The features are first normalized. These normalized features are then processed using:
Xnew = (a-1)*(1-sin(X*PI/2))+1
Where ‘a’ is the factor that determines the exaggeration of the middle features and X is the normalized feature. After experimentation a = 2.3 was used. Using this process it is possible to make less obvious features more important.
After the feature extraction and post processing the resulting features are classified using a Kohonen Neural Network (Self Organizing Map). Before training the neural network the feature data is normalized again. In the training phase of the neural network weight vectors slowly converge into vectors representing groups of images containing certain prominent features. After training all images in the MIR2009 database are assigned to the weight vector in the neural network they are most similar to, generating clusters of similar images. These are later used to gene clusters similar to the features of a query image. The similarity measure used is the Euclidean distance.

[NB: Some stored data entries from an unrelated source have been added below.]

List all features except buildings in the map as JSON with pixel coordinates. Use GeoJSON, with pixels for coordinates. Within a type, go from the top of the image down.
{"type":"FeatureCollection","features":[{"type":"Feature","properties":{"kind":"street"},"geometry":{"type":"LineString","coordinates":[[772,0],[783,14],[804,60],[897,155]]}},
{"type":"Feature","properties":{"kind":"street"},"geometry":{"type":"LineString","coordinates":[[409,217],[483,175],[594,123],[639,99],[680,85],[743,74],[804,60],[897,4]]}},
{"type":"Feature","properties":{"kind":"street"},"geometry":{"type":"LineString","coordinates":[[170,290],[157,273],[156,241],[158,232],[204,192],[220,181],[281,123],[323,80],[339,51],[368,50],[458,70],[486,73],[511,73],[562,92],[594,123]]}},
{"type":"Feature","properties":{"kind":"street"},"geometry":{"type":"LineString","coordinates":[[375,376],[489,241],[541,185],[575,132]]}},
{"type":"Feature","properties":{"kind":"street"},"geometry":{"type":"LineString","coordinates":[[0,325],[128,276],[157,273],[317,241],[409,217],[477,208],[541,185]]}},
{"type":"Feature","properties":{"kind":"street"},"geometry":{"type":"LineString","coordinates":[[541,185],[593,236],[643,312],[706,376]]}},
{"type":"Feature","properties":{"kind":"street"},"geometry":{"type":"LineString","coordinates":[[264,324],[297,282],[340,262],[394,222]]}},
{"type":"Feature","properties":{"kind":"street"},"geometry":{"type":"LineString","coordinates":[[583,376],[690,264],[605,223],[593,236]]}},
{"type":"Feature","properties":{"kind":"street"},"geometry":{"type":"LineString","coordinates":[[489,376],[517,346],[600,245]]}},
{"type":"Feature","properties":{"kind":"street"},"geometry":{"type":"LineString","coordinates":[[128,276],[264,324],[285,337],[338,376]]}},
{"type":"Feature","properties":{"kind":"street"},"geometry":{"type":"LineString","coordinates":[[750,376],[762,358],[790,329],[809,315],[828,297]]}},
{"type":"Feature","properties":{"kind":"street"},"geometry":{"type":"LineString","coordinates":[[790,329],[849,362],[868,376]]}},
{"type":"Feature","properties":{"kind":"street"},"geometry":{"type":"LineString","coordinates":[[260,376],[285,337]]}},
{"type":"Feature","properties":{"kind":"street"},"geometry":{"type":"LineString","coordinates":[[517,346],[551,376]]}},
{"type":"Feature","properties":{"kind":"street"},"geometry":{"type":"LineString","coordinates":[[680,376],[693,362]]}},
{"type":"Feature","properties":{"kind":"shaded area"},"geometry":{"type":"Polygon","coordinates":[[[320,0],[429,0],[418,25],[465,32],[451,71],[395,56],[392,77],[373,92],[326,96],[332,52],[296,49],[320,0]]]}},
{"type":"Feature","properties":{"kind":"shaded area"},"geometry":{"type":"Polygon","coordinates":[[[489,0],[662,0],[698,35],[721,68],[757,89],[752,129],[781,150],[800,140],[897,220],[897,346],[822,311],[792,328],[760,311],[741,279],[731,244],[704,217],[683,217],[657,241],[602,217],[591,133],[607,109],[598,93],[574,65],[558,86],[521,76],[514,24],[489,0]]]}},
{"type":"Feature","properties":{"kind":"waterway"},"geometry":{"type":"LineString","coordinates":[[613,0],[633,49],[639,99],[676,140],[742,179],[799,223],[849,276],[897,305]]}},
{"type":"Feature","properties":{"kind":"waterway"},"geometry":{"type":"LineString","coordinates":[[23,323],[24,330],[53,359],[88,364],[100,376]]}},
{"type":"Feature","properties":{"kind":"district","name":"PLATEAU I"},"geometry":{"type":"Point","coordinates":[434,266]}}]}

Fig 3: A screenshot of the interface and visualization
As stated above the second main goal of this research project is to create an interface that enables the user to query the database with an image and retrieve the data clustered on geographical location and sorted by similarity. The interface itself is kept very basic. It includes only a button to open and query an image, a button to locate the needed feature files and a button to locate the MIR2009 database. More important is the method used to visualize and present the images retrieved from the database.
To achieve this a physics based approach is taken for the visualization of visually similar image cluster. More specific the approach is a force directed graph layout inspired by the Kawada-Kawai and Fruchterman Rheingold methods. When a set of similar clusters of images is retrieved based on a query image the program goes to a set of steps. The first step is to determine the different countries that belong to the images. Simulations of particles are then generated, one for every country. These particles are then connected to the middle of the screen with a simulation of a spring. After this all particles representing a country are set to repulse the other country particles. After this first step it is determined whether there are and if so what cities belong to these countries from the image cluster. Based on this particles are generated, connected with strings to a country representing particle. Also all city particles are set to repulse each other. The last step is to set particles for the images related to the cities and countries. This is done in the same fashion as the other steps, but now thumbnails of the images are loaded and visualized on the screen. On simulation the force directed graph self organizes in such a way that all images are clustered based on their geographical location. To sort the images on similarity images belonging to clusters within a certain radius to the most similar cluster are drawn first on the screen, images from the most similar clusters are drawn last letting the most similar images appear on top. This approach to sorting images on similarity is somewhat general in the sense that the program does not know the most similar image but only the group of most similar images. Further interaction with the visualization is possible. On mouse over on an image the image blows up and its geographical location is shown bottom left. There is also the possibility to drag images away if a cluster of images is to dense. The visualization will directly self organize.